“It is of the essence of justice not to decide against anyone on grounds which are not charged against him, and as to which he has not had an opportunity of offering explanations or calling evidence.”
– Lord Blackburn, O’Rorke v. Bolingroke (1877), L. R. 2 Ap. Ca. 834
“It is abominable to convict a man behind his back.”
– John Holt, C.J., The Queen v. Dyer (1703), 6 Mod. 41
This area undoubtedly contains the greatest number of your stated rights because if the government wishes to hold you, fine you, imprison, or even kill you, it has to jump through all these hoops before it can do so, both to ensure it always has to make its case, and that you have every opportunity to establish your innocence. For this, the most sensible order is chronological, from the crime, to your arrest, to bail, to trial, to punishment or acquittal.
First, the law against whatever you are allegedly doing has to be legitimate. If such a prohibition infringes on your rights, such as your right to speak, it is unconstitutional, and you have not really committed a crime. Furthermore, the alleged action by you has to have been illegal at the time. If for example, you were fishing in a pond when it is legal one day, and the next day it is illegal, and you stop, you cannot be punished because you did it when it was legal (ban on “ex post facto” laws). Finally, the law has to clearly state whatever the prohibited action is. If it does not, it is possibly void because of its vagueness.

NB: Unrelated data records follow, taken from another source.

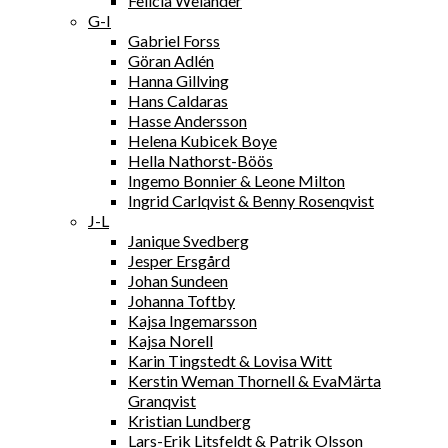
Felicia Welander
G-I
Gabriel Forss
Göran Adlén
Hanna Gillving
Hans Caldaras
Hasse Andersson
Helena Kubicek Boye
Hella Nathorst-Böös
Ingemo Bonnier & Leone Milton
Ingrid Carlqvist & Benny Rosenqvist
J-L
Janique Svedberg
Jesper Ersgård
Johan Sundeen
Johanna Toftby
Kajsa Ingemarsson
Kajsa Norell
Karin Tingstedt & Lovisa Witt
Kerstin Weman Thornell & EvaMärta
Granqvist
Kristian Lundberg
Lars-Erik Litsfeldt & Patrik Olsson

When it comes to any offenses punishable by death or “otherwise infamous,” the Federal Government cannot charge you unless a grand jury determines a minimal amount of evidence exists to justify prosecuting you. Please note that this does not apply against your state government.
Once arrested, or once you are held by the police and not free to leave, you are entitled to be informed of your rights (“Miranda”). Additionally, you have the right to be notified of the nature and cause of the accusation against you. Finally, you have the “privilege of the writ of habeas corpus” or the right to be released unless the person holding you can demonstrate a legal and jurisdictional basis for holding you.
Depending on the crime you are accused of, you may have a right to bail yourself (or get bailed by another) out of jail and for a “reasonable” cost, so you will be free while your trial is pending.
During trial is when most of your rights are of use.
First, you have the right to a “speedy trial,” or a trial quick enough to ensure that factors witness’s recounts of the events would still be reliable. However, this right needs to be invoked before a trial has occurred, not after. In other words, you cannot throw out a conviction just because the trial was not speedy.
Second, you have a right to a public hearing, or a trial that can be viewed by the public.
Third, you have the right to have your guilt or innocence determined by a jury of your peers instead of a judge (“trial by jury”).
Fourth, you have a right to confront and cross-examine those who testify against you.
Fifth, you have the right to obtain witnesses in your favor.
Sixth, you have a right to effective assistance of counsel. If you cannot afford an attorney, you have the right to have one appointed for you at the government’s expense.
Seventh, you have the right not to take the stand during a trial against yourself or answer any questions that may implicate you (that is commonly referred to as “pleading the fifth” or a “right against self-incrimination.”).
Once your judgment is rendered, you have the right not to receive a “cruel and unusual” punishment. An example may include being tarred and feathered, but more seriously, an excessive jail sentence, fine, or the death penalty for a non-murder. Additionally, you have the right not to be tried again for the same crime (“Double Jeopardy”). That includes being tried again after being acquitted, regardless of any new evidence, or being tried again to add to whatever punishment you have received. A government only gets one shot at convicting and punishing you for a given act.